10. Concernant la transformation future de l'association Le Média en coopérative, comme indiquée par vous même lors de la soirée de lancement et par l'article 10 des statuts mis en ligne (après lancement toutefois) : l'article 28 bis de la loi du 17 juillet 2001 indique que les réserves et les fonds d'une association ne sont pas distribuables (« Les réserves et les fonds associatifs constitués antérieurement à la transformation ne sont pas distribuables aux sociétaires ou incorporables au capital »).

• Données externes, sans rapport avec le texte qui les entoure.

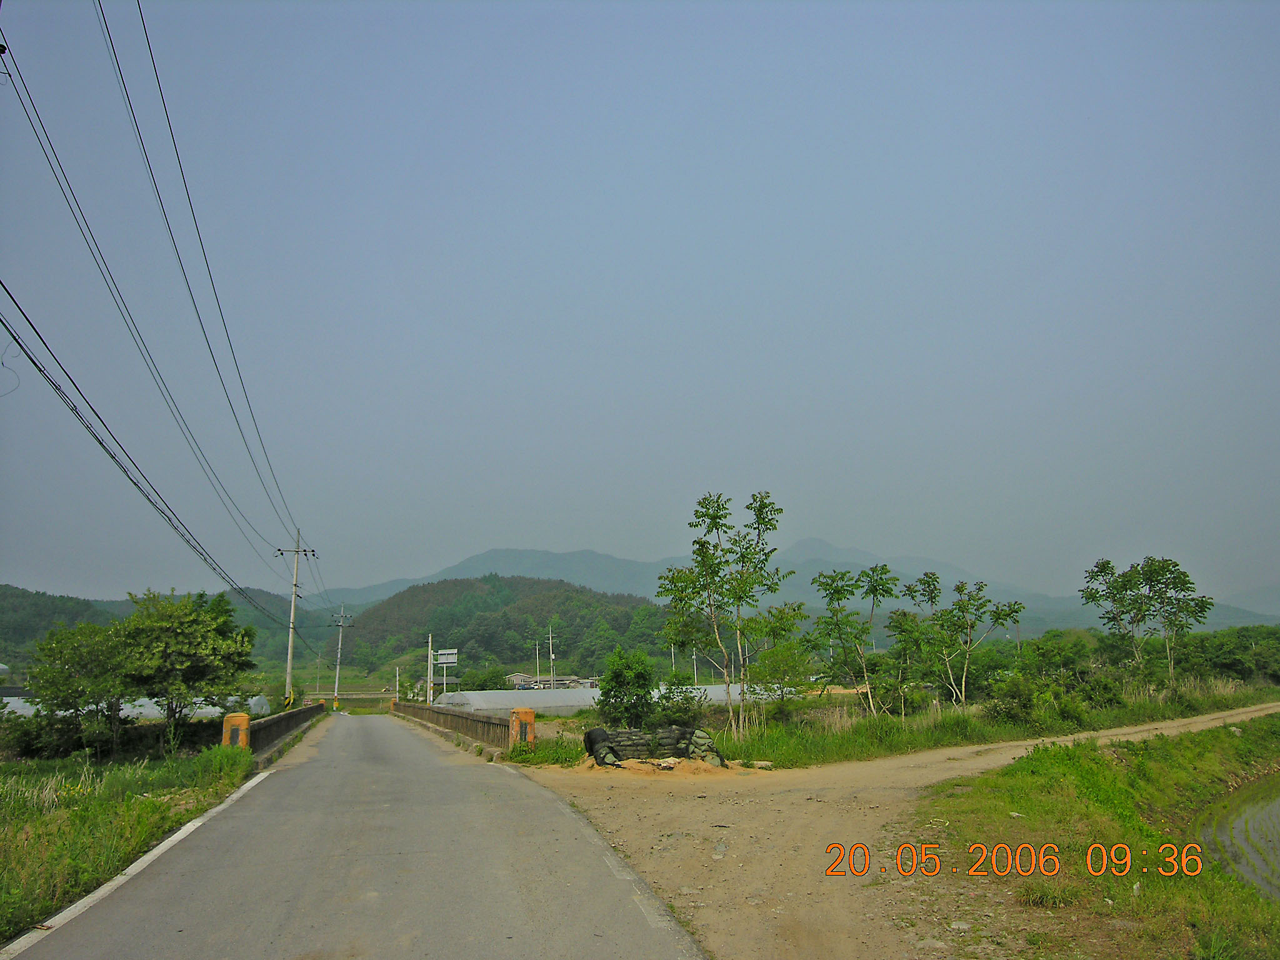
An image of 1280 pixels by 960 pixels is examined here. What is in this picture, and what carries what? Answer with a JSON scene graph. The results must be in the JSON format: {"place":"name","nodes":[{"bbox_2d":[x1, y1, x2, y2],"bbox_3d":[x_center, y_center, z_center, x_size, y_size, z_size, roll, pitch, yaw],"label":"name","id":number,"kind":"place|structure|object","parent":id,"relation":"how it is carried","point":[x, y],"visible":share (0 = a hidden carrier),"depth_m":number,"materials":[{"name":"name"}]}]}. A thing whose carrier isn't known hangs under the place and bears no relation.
{"place":"outdoors","nodes":[
{"label":"outdoors","id":0,"kind":"place"},
{"bbox_2d":[0,740,259,944],"label":"grass verge","id":1,"kind":"structure","parent":0,"point":[6,792],"materials":[{"name":"green plant"}]},
{"bbox_2d":[22,620,136,760],"bbox_3d":[-13.542,5.275,21.794,2.934,3.549,2.941,-4,-11,18],"label":"tree","id":2,"kind":"object","parent":1,"relation":"on","point":[70,681],"visible":0.96,"depth_m":21.35,"materials":[{"name":"green plant"}]},
{"bbox_2d":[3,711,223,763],"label":"hedge","id":3,"kind":"object","parent":1,"relation":"on","point":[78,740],"visible":0.63,"depth_m":22.26,"materials":[{"name":"green plant"}]},
{"bbox_2d":[113,588,257,747],"bbox_3d":[-11.699,4.955,22.602,3.562,4.288,3.532,-8,-13,35],"label":"tree","id":4,"kind":"object","parent":1,"relation":"on","point":[179,630],"visible":0.98,"depth_m":21.98,"materials":[{"name":"green plant"}]},
{"bbox_2d":[221,713,250,749],"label":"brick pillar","id":5,"kind":"structure","parent":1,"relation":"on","point":[242,719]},
{"bbox_2d":[0,583,339,678],"label":"hill","id":6,"kind":"structure","parent":0,"point":[46,595],"materials":[{"name":"green plant"}]},
{"bbox_2d":[235,701,324,756],"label":"bridge railing","id":7,"kind":"structure","parent":0,"point":[295,714],"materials":[{"name":"grey concrete"}]},
{"bbox_2d":[0,710,711,959],"label":"road","id":8,"kind":"structure","parent":0,"point":[311,767],"materials":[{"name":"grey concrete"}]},
{"bbox_2d":[393,698,521,750],"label":"bridge railing","id":9,"kind":"structure","parent":0,"point":[414,708],"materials":[{"name":"grey concrete"}]},
{"bbox_2d":[338,574,668,682],"label":"hill","id":10,"kind":"structure","parent":0,"point":[489,660],"materials":[{"name":"green plant"}]},
{"bbox_2d":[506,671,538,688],"label":"house","id":11,"kind":"structure","parent":0,"point":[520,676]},
{"bbox_2d":[506,672,595,688],"label":"building","id":12,"kind":"structure","parent":0,"point":[515,676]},
{"bbox_2d":[0,0,1279,605],"label":"sky","id":13,"kind":"structure","parent":0,"point":[645,380],"materials":[{"name":"blue"}]},
{"bbox_2d":[288,540,1279,636],"label":"mountain","id":14,"kind":"structure","parent":0,"point":[497,552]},
{"bbox_2d":[506,701,1279,959],"label":"dirt road","id":15,"kind":"structure","parent":0,"point":[971,762],"materials":[{"name":"beige soil"}]},
{"bbox_2d":[509,708,536,747],"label":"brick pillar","id":16,"kind":"structure","parent":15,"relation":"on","point":[531,719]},
{"bbox_2d":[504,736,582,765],"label":"grass patch","id":17,"kind":"object","parent":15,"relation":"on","point":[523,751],"visible":0.74,"depth_m":18.27,"materials":[{"name":"green plant"}]},
{"bbox_2d":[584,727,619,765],"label":"sandbag","id":18,"kind":"object","parent":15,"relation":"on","point":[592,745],"visible":0.75,"depth_m":16.92,"materials":[{"name":"black fabric"}]},
{"bbox_2d":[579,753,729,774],"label":"sand pile","id":19,"kind":"object","parent":15,"relation":"on","point":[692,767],"visible":0.63,"depth_m":15.30,"materials":[{"name":"sand"}]},
{"bbox_2d":[581,725,727,769],"bbox_3d":[0.286,4.867,16.161,2.650,0.779,1.548,2,-11,-14],"label":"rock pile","id":20,"kind":"object","parent":15,"relation":"on","point":[640,754],"visible":0.91,"depth_m":15.94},
{"bbox_2d":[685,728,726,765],"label":"sandbags","id":21,"kind":"object","parent":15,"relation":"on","point":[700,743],"visible":0.76,"depth_m":16.36,"materials":[{"name":"grey"}]},
{"bbox_2d":[666,677,1279,771],"label":"grass verge","id":22,"kind":"structure","parent":0,"point":[891,732],"materials":[{"name":"green plant"}]},
{"bbox_2d":[650,675,709,728],"bbox_3d":[1.010,6.095,23.638,1.879,1.882,1.905,-1,-11,2],"label":"shrub","id":23,"kind":"object","parent":22,"relation":"on","point":[687,703],"visible":0.79,"depth_m":23.46,"materials":[{"name":"green plant"}]},
{"bbox_2d":[657,490,801,738],"bbox_3d":[2.013,3.166,20.337,3.304,5.788,3.095,-7,-12,31],"label":"tree","id":24,"kind":"object","parent":22,"relation":"on","point":[706,514],"visible":0.99,"depth_m":20.14,"materials":[{"name":"green plant"}]},
{"bbox_2d":[750,631,816,721],"bbox_3d":[3.989,5.779,25.564,2.496,2.860,2.445,5,-12,-28],"label":"tree","id":25,"kind":"object","parent":22,"relation":"on","point":[780,679],"visible":0.91,"depth_m":25.26,"materials":[{"name":"green plant"}]},
{"bbox_2d":[810,562,898,717],"bbox_3d":[6.192,4.669,24.999,2.882,4.512,2.781,10,-15,-43],"label":"tree","id":26,"kind":"object","parent":22,"relation":"on","point":[830,584],"visible":0.99,"depth_m":24.78,"materials":[{"name":"green plant"}]},
{"bbox_2d":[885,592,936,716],"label":"tree","id":27,"kind":"object","parent":22,"relation":"on","point":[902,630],"visible":0.91,"depth_m":26.75,"materials":[{"name":"green plant"}]},
{"bbox_2d":[909,573,1025,705],"bbox_3d":[9.941,5.133,27.558,3.278,4.538,3.334,8,-14,-39],"label":"tree","id":28,"kind":"object","parent":22,"relation":"on","point":[960,590],"visible":0.99,"depth_m":27.37,"materials":[{"name":"green plant"}]},
{"bbox_2d":[984,672,1044,724],"bbox_3d":[10.285,6.049,24.084,1.863,1.469,1.828,5,-12,-26],"label":"shrub","id":29,"kind":"object","parent":22,"relation":"on","point":[1019,695],"visible":0.94,"depth_m":23.75,"materials":[{"name":"green plant"}]},
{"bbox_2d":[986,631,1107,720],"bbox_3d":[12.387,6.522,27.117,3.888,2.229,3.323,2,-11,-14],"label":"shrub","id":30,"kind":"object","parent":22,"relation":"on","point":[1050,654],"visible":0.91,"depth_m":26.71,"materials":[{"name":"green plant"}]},
{"bbox_2d":[1079,555,1213,688],"bbox_3d":[19.480,5.795,34.081,4.175,5.888,4.192,8,-13,-37],"label":"tree","id":31,"kind":"object","parent":22,"relation":"on","point":[1143,574],"visible":0.99,"depth_m":33.80,"materials":[{"name":"green plant"}]},
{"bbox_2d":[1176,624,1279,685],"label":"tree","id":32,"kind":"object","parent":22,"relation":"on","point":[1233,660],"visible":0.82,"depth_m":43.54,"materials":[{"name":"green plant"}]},
{"bbox_2d":[920,718,1279,959],"label":"grass verge","id":33,"kind":"structure","parent":0,"point":[1053,757],"materials":[{"name":"green plant"}]},
{"bbox_2d":[1192,770,1279,897],"label":"rice paddy","id":34,"kind":"structure","parent":0,"point":[1278,802],"materials":[{"name":"green liquid"}]},
{"bbox_2d":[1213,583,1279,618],"label":"distant hill","id":35,"kind":"structure","parent":0,"point":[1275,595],"materials":[{"name":"green plant"}]},
{"label":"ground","id":36,"kind":"structure","parent":0},
{"bbox_2d":[0,693,274,719],"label":"greenhouse","id":37,"kind":"object","parent":36,"relation":"on","point":[215,714],"visible":0.33,"materials":[{"name":"white plastic"}]},
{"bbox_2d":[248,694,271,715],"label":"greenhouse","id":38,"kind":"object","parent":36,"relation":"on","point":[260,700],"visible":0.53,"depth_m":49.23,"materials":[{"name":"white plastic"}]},
{"bbox_2d":[274,526,317,706],"bbox_3d":[-16.093,6.753,41.250,2.245,9.480,0.401,2,-11,-14],"label":"utility pole","id":39,"kind":"object","parent":36,"relation":"on","point":[290,649],"visible":0.95,"depth_m":41.25,"materials":[{"name":"grey concrete"}]},
{"bbox_2d":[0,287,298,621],"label":"power line","id":40,"kind":"object","parent":39,"relation":"attached to","point":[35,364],"visible":0.98,"depth_m":12.44,"materials":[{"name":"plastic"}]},
{"bbox_2d":[1,13,308,577],"bbox_3d":[-9.475,-2.333,20.229,2.347,6.322,42.922,2,-11,-14],"label":"power line","id":41,"kind":"object","parent":39,"relation":"attached to","point":[38,117],"visible":0.97,"depth_m":13.31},
{"bbox_2d":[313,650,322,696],"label":"utility pole","id":42,"kind":"object","parent":36,"relation":"on","point":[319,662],"visible":0.96,"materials":[{"name":"grey concrete"}]},
{"bbox_2d":[330,606,354,706],"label":"utility pole","id":43,"kind":"object","parent":36,"relation":"on","point":[337,670],"visible":0.99,"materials":[{"name":"grey concrete"}]},
{"bbox_2d":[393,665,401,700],"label":"pole","id":44,"kind":"object","parent":36,"relation":"on","point":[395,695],"visible":0.86,"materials":[{"name":"white concrete"}]},
{"bbox_2d":[425,634,433,704],"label":"pole","id":45,"kind":"object","parent":36,"relation":"on","point":[430,638],"visible":0.82,"depth_m":58.57,"materials":[{"name":"white concrete"}]},
{"bbox_2d":[433,648,458,701],"bbox_3d":[-11.509,12.224,52.268,1.360,4.385,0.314,2,-11,-14],"label":"sign","id":46,"kind":"object","parent":36,"relation":"on","point":[449,660],"visible":0.87,"depth_m":52.47,"materials":[{"name":"white metal"}]},
{"bbox_2d":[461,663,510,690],"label":"shrub","id":47,"kind":"object","parent":36,"relation":"on","point":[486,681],"visible":0.81,"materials":[{"name":"green plant"}]},
{"bbox_2d":[533,640,541,685],"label":"pole","id":48,"kind":"object","parent":36,"relation":"on","point":[536,662],"visible":0.7,"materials":[{"name":"grey concrete"}]},
{"bbox_2d":[548,627,556,685],"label":"utility pole","id":49,"kind":"object","parent":36,"relation":"on","point":[549,635],"visible":0.72,"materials":[{"name":"white concrete"}]},
{"bbox_2d":[436,681,791,715],"bbox_3d":[-0.871,13.211,53.010,22.325,2.448,10.333,2,-11,-14],"label":"greenhouse","id":50,"kind":"object","parent":36,"relation":"on","point":[709,687],"visible":0.58,"depth_m":49.41,"materials":[{"name":"white plastic"}]},
{"bbox_2d":[595,646,659,726],"bbox_3d":[-0.298,5.674,23.342,1.899,2.451,1.954,-1,-11,3],"label":"shrub","id":51,"kind":"object","parent":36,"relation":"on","point":[624,681],"visible":0.96,"depth_m":23.01,"materials":[{"name":"green plant"}]},
{"bbox_2d":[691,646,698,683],"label":"pole","id":52,"kind":"object","parent":36,"relation":"on","point":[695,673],"visible":0.53,"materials":[{"name":"white concrete"}]}
]}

En ce cas, comment allez-vous constituer le capital de la future coopérative Le Média dans la mesure où ce que vous avez recueilli via la plateforme n'est a priori pas récupérable en capital ?
Quelles sont les éléments mis à disposition des socios et futurs socios leur permettant d'avoir un « jugement éclairé » pour devenir sociétaire de la future coopérative ? Quelle information financière et juridique leur est donnée quant à leur responsabilité en tant que sociétaire (dans l'hypothèse où leur achat de « titre » leur donne effectivement accès au capital de la future coopérative) ?
Les statuts du Média prévoient la possibilité pour l'association de se transformer en coopérative. L'approbation des statuts, et notamment son article 10, par chaque membre lors de son entrée dans l'association, garantit le consentement de ce dernier en faveur de cette transformation.
Si l'article 28 bis de la loi du 10 septembre 1947, et non du 17 juillet 2001, dispose que les réserves et les fonds associatifs constitués antérieurement à la transformation ne sont pas distribuables, les conditions générales, soumises au droit commun des contrats, stipulent que « le droit d’entrée sera soit converti en participation dans la nouvelle structure, soit virtuellement remboursé et immédiatement réinvesti dans la coopérative créée ». Le 3° de l'article 8 des statuts stipule par ailleurs que le bureau peut racheter le droit d'entrée d'un membre. Dans ces conditions, l'ensemble des droits d'entrée collectés par le Média, recueillis de manière autonome et pour remplir cette fonction prédéfinie, ne sauraient être regardés comme ayant abondé une réserve ou un fonds de l'Association. La transformation ne contreviendrait donc pas aux dispositions précitées.
Ceci ne répond pas à la question : si au moment de la transformation en coopérative, LeMédia dispose d'un million d'EUR, il ne pourra pas les affecter/redistribuer au titre de parts sociales. Ça correspond à quoi exactement, en droit « virtuellement remboursé et immédiatement réinvesti » ?
Par ailleurs, les modalités de constitution de la coopérative n'étant pas arrêtées, il n'est à ce jour pas possible d'informer les socios de ce qu'il adviendra de l'association. Pour autant, le consentement relatif à la transformation a déjà été recueilli de la part chaque membre, dans les conditions déjà énoncées. La responsabilité supplémentaire des futurs associés de la coopérative – comparativement à celle des socios dans l'association –, est quant à elle nulle : le socio ayant versé un droit d'entrée ne peut plus espérer le récupérer, de sorte qu'il ne subirait aucun préjudice à voir son droit d'entrée converti en participation à une coopérative, dont on sait qu'elle ne fait supporter sur les associés aucun risque autre que la perte de ladite participation initiale, précisément. Compte tenu de cette responsabilité supplémentaire nulle, aucune information juridique détaillée n'était requise.
Oui, c'est ce qu'on avait cru comprendre plus haut, et avant.